## Task instructions
Below are entries; repeat exactly, and nothing else, the lines from the one holding "une analyse en profondeur" through the one holding "Rezeptreel für NENI am Tisch", inclusive. Leave the pictures out.

## Data shown
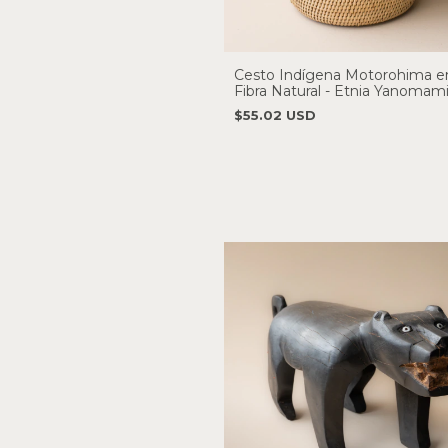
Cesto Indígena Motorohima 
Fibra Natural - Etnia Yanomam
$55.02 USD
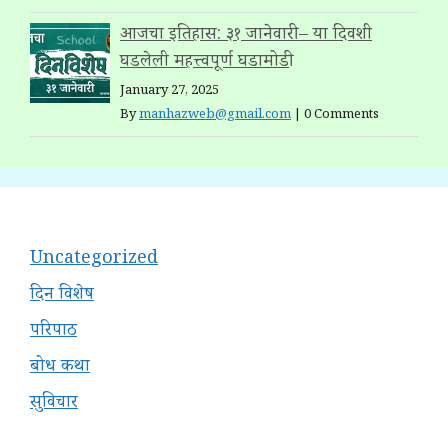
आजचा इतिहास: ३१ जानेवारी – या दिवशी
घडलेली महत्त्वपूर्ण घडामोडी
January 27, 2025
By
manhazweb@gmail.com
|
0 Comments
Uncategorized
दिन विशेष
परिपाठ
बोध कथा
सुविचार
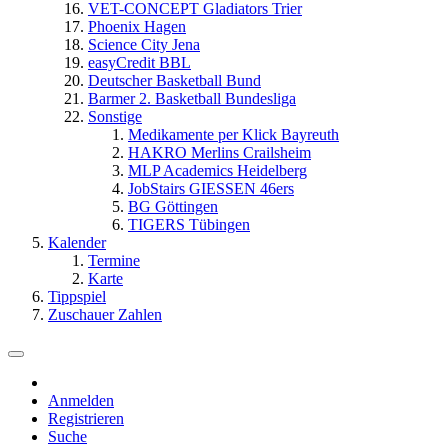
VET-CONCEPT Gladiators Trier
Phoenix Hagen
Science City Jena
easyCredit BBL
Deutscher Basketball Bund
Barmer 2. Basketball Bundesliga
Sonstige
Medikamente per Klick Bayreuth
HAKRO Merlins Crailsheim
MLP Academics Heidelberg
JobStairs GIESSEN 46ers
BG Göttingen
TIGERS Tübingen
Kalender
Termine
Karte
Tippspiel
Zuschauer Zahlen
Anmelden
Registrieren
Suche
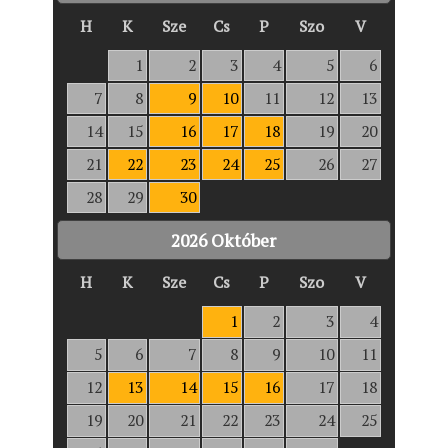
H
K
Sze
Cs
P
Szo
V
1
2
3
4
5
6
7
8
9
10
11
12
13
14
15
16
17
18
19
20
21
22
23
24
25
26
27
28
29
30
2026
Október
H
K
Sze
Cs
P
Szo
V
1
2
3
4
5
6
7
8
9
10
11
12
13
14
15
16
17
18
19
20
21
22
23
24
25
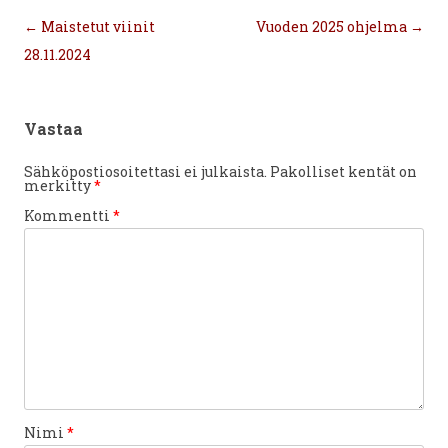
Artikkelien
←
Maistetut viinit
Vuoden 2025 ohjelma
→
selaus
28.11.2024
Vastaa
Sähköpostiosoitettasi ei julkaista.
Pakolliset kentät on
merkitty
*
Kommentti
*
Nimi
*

---

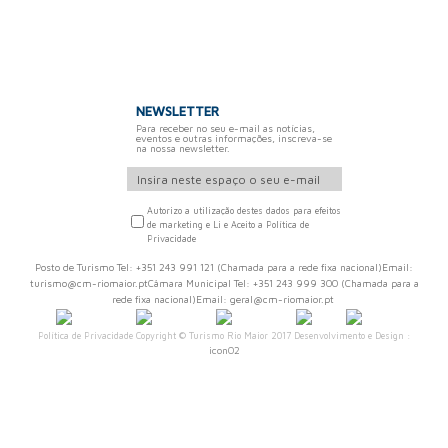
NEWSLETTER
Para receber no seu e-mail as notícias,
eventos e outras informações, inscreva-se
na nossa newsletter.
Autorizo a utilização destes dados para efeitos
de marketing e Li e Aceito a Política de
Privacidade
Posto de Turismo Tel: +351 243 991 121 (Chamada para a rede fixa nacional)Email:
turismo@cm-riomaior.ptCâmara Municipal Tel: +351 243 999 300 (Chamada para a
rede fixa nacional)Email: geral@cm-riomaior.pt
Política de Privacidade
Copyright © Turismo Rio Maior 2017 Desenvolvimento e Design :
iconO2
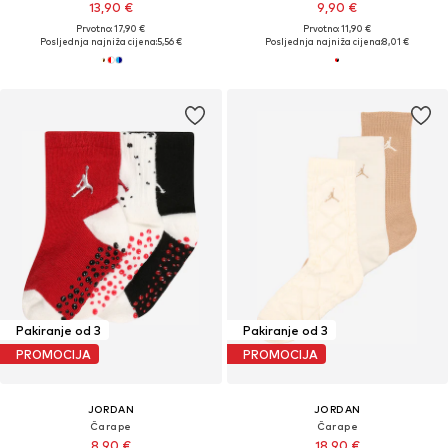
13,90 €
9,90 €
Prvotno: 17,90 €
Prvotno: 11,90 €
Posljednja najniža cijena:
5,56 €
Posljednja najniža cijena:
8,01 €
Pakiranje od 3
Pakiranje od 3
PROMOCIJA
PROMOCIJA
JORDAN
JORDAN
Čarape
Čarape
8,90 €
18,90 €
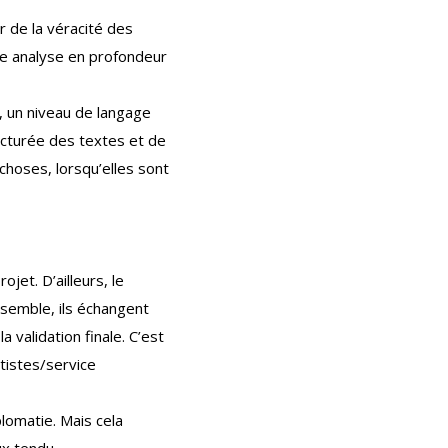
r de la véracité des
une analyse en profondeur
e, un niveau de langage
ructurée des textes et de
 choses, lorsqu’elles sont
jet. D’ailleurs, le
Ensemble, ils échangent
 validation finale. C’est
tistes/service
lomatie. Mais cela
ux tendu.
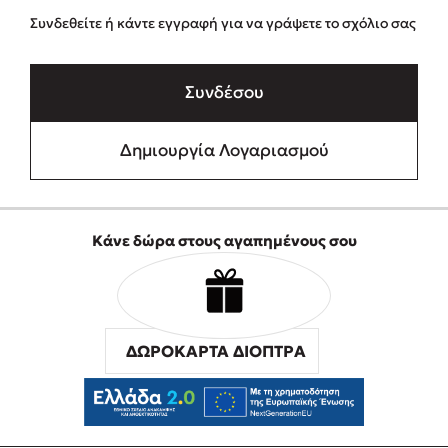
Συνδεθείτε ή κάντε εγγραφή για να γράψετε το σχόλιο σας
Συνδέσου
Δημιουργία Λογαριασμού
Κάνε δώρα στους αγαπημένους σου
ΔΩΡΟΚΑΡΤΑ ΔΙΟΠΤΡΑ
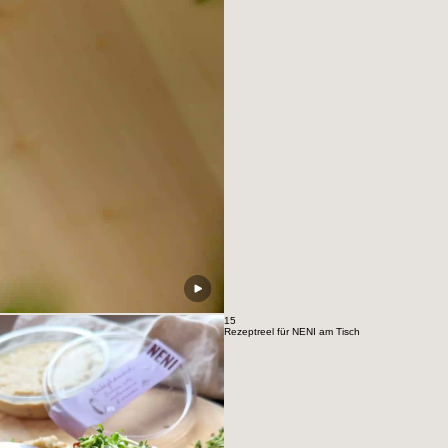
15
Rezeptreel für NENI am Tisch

## Answer area
une analyse en profondeur
e, un niveau de langage
ructurée des textes et de
 choses, lorsqu’elles sont
jet. D’ailleurs, le
Ensemble, ils échangent
 validation finale. C’est
tistes/service
lomatie. Mais cela
ux tendu.
Συνδεθείτε ή κάντε εγγραφή για να γράψετε το σχόλιο σας
Συνδέσου
Δημιουργία Λογαριασμού
Κάνε δώρα στους αγαπημένους σου
ΔΩΡΟΚΑΡΤΑ ΔΙΟΠΤΡΑ
15
Rezeptreel für NENI am Tisch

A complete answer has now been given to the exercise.